Remember Me - Lesley Pearse [82]
The male convicts were far too weak with hunger to be excited by a huge number of new women descending on them. Their reaction was only fear that their rations would be cut even more drastically. But to most of the women it was a calamity. Bad though it was to be forced to share rations with strangers, the prospect of new women stealing their men away was even worse.
A relationship with someone, whether you were legally married or not, eased the misery of life in the colony. In most cases the partnerships were a compromise, especially for the women. Back home few of them would have chosen the mate they had here. But choice was limited, plain girls were grateful for being wanted, the prettier girls felt safer with a protector, and where a baby was a result of the arrangement, it gave some purpose to their life.
Mary was more nervous than most when she heard the news of the Juliana and its cargo of women. She knew it wasn’t her beauty or her cleverness that had kept Will with her for two years. He had stayed with her purely because there was a shortage of women, and by the time he’d got to know the prettier ones better, he found most had serious flaws in their characters.
Death, and men being moved to Norfolk Island, had decimated their numbers. There weren’t more than seventy men left here now, and a great many of those were physical wrecks. Among 200 new women who had been cooped up on a ship for months, there were almost certainly going to be dozens who would set their sights on Will.
Chapter nine
Every single woman in the settlement turned out to see the women from the Juliana being rowed ashore. Apart from the weather, it was almost like a re-enactment of their first day here, for they could hear the same kind of excited laughter and the ribald remarks they’d made themselves. But whereas they had arrived in early February, which in this upside-down country meant summer with blazing sunshine, so hot that many of them ran into the sea to cool down, the new arrivals were experiencing winter. The sky was grey, a keen wind was blowing, making the sea choppy, and it was very cold.

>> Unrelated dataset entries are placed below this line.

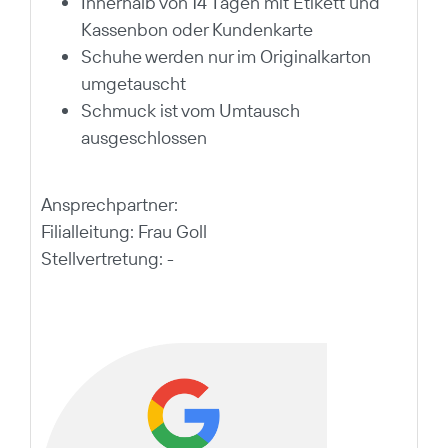
Innerhalb von 14 Tagen mit Etikett und
Kassenbon oder Kundenkarte
Schuhe werden nur im Originalkarton
umgetauscht
Schmuck ist vom Umtausch
ausgeschlossen
Ansprechpartner:
Filialleitung: Frau Goll
Stellvertretung: -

There should have been sisterly concern for the new women. After all, they had been through a long, gruelling voyage, and now they were about to enter hell. Yet just the way they looked, even from a distance, was enough to make the old-timers forget any kindly thoughts and band together in antipathy and resentment. The new arrivals’ clothes were vivid colours, many wore hats trimmed with flowers and feathers, they were plump and healthy, and they looked for all the world like a troupe of actresses, not convicts.
Mary clutched Emmanuel closer to her breast in fear. Her first exposure to the convicts from the other transport ships in the fleet was printed indelibly on her mind. They had all seemed so much tougher than her, conniving and ruthless too. Time and the hardships here had made all the survivors equal now, but she was afraid these new women would alter everything.
‘Lots of ladies,’ Charlotte said, looking up at her mother with undisguised glee. ‘Pretty ladies.’
At her child’s innocent words Mary felt a pang of shame. They were, after all, just women like herself. All of them had known chains and the horrors of prison and had been wrenched from their families and friends. She didn’t want Charlotte to grow up in a climate of bitterness and hate. She decided she must put aside her fear and jealousy and welcome the newcomers.
‘I thought we might have had a few fights on our hands,’ Surgeon White said to Tench over dinner at White’s house the following evening. ‘But thanks to the actions of Mary Bryant the new women appear to be settling in well.’